=== TEXT FOR ANALYSIS ===
Segment Open

BY: MARK S. THOMAS & ROBERT W. SHAW
In Lanfear v. Home Depot, Inc., No. 10-13002 (11th Cir. May 8, 2012) [enhanced version available to lexis.com subscribers], the U.S. Court of Appeals for the Eleventh Circuit joined five other federal circuit courts in adopting a presumption that, in the absence of an abuse of discretion, retirement plan fiduciaries can comply with their duty of prudence when they continue to invest and hold plan assets in the plan's employer stock investment option in compliance with plan directions. Applying that presumption, the court upheld the dismissal of the plaintiffs' claims against the fiduciaries of the Home Depot, Inc. retirement plan.
Background. The Lanfear plaintiffs were employees of Home Depot, Inc. ("Home Depot"). Home Depot sponsored a defined contribution employee retirement plan ("the Plan"), which was both an eligible individual account plan and an employee stock option plan under ERISA. The Plan required that its eight investment options include a "Company Stock Fund" ("CSF") invested primarily in shares of Home Depot. The Plan's summary plan description disclosed that the CSF was the riskiest of the Plan's investment options. Although Home Depot's employer matching and direct employer contributions to the Plan had to be invested initially in the CSF, the participants could thereafter transfer those contributions to other Plan funds.

Segment Closed

Scene geometry reasoning data:
Segment Open

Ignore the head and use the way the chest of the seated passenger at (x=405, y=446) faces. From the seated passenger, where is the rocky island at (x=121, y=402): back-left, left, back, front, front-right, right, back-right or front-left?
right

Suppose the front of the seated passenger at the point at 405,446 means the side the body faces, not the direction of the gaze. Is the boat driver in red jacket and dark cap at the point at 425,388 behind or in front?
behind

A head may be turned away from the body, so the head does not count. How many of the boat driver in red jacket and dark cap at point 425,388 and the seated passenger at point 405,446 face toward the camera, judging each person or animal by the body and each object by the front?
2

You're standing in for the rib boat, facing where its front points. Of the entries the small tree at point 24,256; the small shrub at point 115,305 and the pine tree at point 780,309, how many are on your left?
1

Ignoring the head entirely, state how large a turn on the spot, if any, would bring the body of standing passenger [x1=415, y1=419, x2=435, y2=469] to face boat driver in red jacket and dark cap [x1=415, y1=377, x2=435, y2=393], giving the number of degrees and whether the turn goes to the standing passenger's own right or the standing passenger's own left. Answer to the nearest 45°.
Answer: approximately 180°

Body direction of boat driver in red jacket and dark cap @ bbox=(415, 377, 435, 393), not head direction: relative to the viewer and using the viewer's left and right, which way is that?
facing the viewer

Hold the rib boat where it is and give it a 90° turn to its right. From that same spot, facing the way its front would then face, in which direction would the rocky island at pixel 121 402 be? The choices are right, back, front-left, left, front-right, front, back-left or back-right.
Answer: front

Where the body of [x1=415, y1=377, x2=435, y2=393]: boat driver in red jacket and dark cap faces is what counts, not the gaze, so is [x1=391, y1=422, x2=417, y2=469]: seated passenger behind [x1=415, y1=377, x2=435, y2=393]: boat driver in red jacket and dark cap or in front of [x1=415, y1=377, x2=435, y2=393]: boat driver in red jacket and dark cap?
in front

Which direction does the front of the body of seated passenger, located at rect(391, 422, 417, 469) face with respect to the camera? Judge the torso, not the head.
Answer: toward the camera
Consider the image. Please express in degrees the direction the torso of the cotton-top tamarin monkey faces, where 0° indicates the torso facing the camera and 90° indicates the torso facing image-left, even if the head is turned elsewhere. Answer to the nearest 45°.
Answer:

Segment Closed

=== TO DO ===
• a. For the article on Lanfear v. Home Depot, decide whether each statement agrees with it. Answer yes or no for each, and quote the words that decide it. (i) The Eleventh Circuit was the first federal circuit court to adopt the presumption. (ii) The Plan had eight investment options. (iii) Participants had to keep employer matching contributions in the Company Stock Fund permanently.
• b. Print everything in the article on Lanfear v. Home Depot from "Background. The Lanfear" down to "other Plan funds.".
• c. Carry on the article about Lanfear v. Home Depot from the point where it stops.

=== RESPONSES FOR EACH TASK ===
• a.
(i) No: "joined five other federal circuit courts in adopting a presumption"
(ii) Yes: "The Plan required that its eight investment options include a "Company Stock Fund""
(iii) No: "the participants could thereafter transfer those contributions to other Plan funds"

• b.
Background. The Lanfear plaintiffs were employees of Home Depot, Inc. ("Home Depot"). Home Depot sponsored a defined contribution employee retirement plan ("the Plan"), which was both an eligible individual account plan and an employee stock option plan under ERISA. The Plan required that its eight investment options include a "Company Stock Fund" ("CSF") invested primarily in shares of Home Depot. The Plan's summary plan description disclosed that the CSF was the riskiest of the Plan's investment options. Although Home Depot's employer matching and direct employer contributions to the Plan had to be invested initially in the CSF, the participants could thereafter transfer those contributions to other Plan funds.

• c.
The plaintiffs alleged that the Plan's fiduciaries breached their duties of prudence and loyalty to Plan participants by continuing to hold shares in the CSF even though they knew that the Home Depot stock was probably overpriced, by giving inaccurate information about the CSF, and by not disclosing to Plan participants certain Home Depot misconduct that inflated the Home Depot stock value.
In particular, the plaintiffs asserted that, from 2002 to 2004, Home Depot made widespread improper usage of its vendor-chargeback program in a way that inflated Home Depot's earnings and profit margins. Though this practice was stopped in 2004, the resulting adjustments immediately caused Home Depot's reported earnings to drop, and its stock price soon fell. The inflation of Home Depot's earnings also had led to inaccurate filings of earnings and profits reports with the SEC from 2001 to 2004. In addition, Home Depot disclosed in 2006 that some of its executives had backdated their stock options since 2001. Plaintiffs contended that these instances of misconduct dropped the value of the stock assets in the CSF, such that it was imprudent to purchase or hold so much of the stock. They said further that the Plan fiduciaries knew of non-public information about Home Depot's misconduct but did not disclose it to the participants. The plaintiffs sued for damage to their now-diminished Plan investments, but their complaint was dismissed by the district court. The plaintiffs then appealed to the Eleventh Circuit.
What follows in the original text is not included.